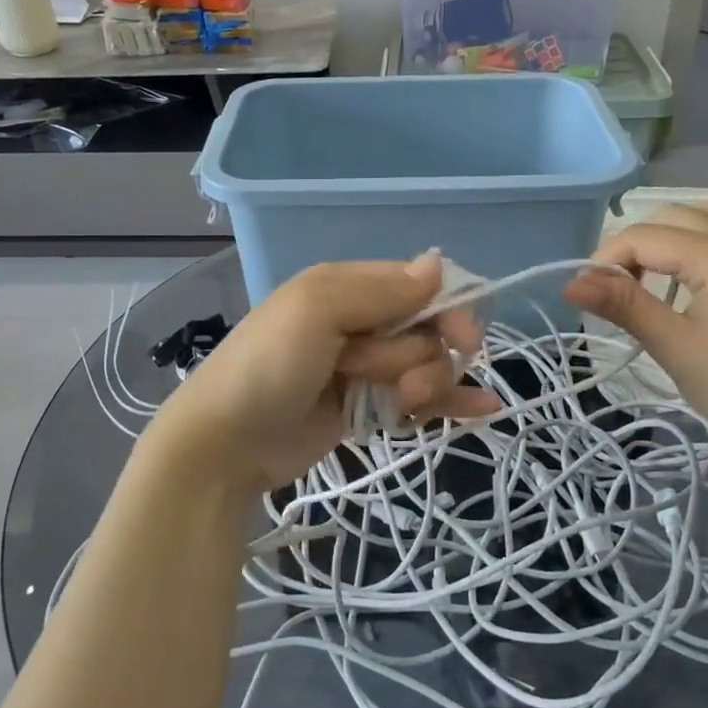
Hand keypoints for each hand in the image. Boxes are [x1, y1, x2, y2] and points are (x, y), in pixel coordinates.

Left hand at [138, 252, 499, 495]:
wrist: (224, 444)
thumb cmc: (268, 366)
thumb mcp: (317, 311)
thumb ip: (380, 289)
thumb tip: (438, 263)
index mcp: (348, 287)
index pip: (419, 284)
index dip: (449, 308)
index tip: (463, 337)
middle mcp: (361, 321)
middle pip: (428, 329)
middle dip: (422, 356)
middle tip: (395, 382)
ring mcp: (365, 367)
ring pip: (427, 365)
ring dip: (428, 386)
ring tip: (401, 406)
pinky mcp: (367, 407)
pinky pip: (418, 399)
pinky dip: (449, 403)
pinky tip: (483, 410)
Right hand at [565, 201, 707, 461]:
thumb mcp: (673, 345)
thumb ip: (622, 305)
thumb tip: (571, 283)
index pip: (644, 236)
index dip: (605, 259)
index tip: (585, 293)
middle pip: (671, 217)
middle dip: (633, 245)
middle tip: (614, 290)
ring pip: (703, 216)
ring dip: (667, 234)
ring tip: (648, 275)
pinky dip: (699, 236)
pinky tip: (690, 270)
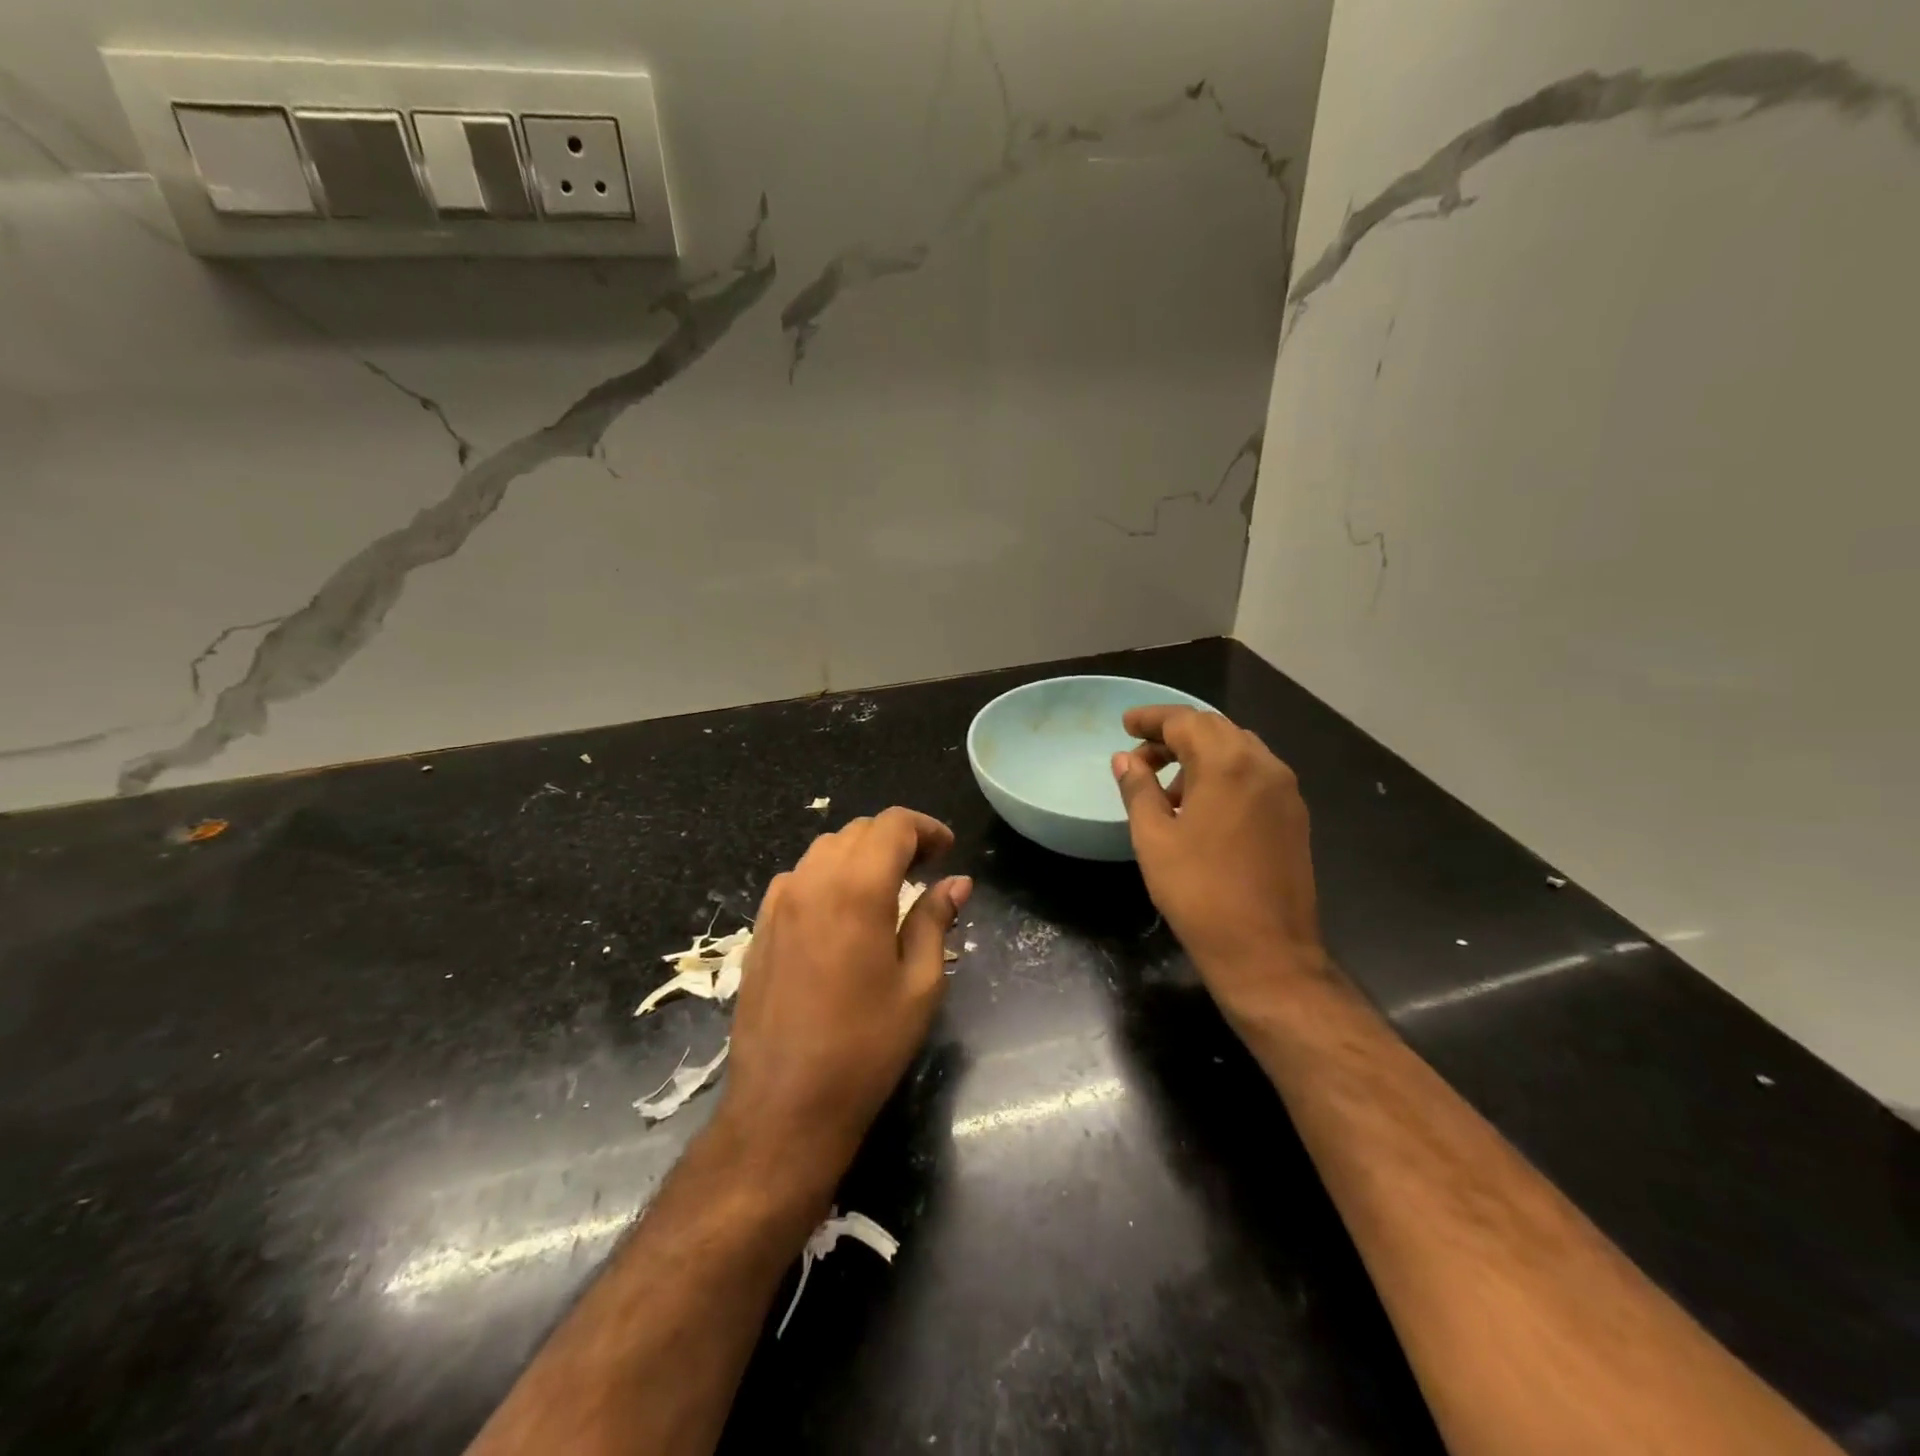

### Problem requirements
Beginning with the first line of the material above, please output each line exactly through the line that contains "middle dip: (422, 356)", and only those, leaving out pictures.

### Result of the exercise
Hand keypoints for each hand in the image. Boxes are [x1, y1, x2, y2] and points are (x, y), in pixel coordinates.

Left hand at [138, 252, 499, 495]:
wrist: (224, 444)
thumb cmc: (268, 366)
thumb mcp: (317, 311)
thumb ip: (380, 289)
thumb tip: (438, 263)
index mcp: (348, 287)
index pip: (419, 284)
index dip: (449, 308)
index tip: (463, 337)
middle mcp: (361, 321)
middle pip: (428, 329)
middle dip: (422, 356)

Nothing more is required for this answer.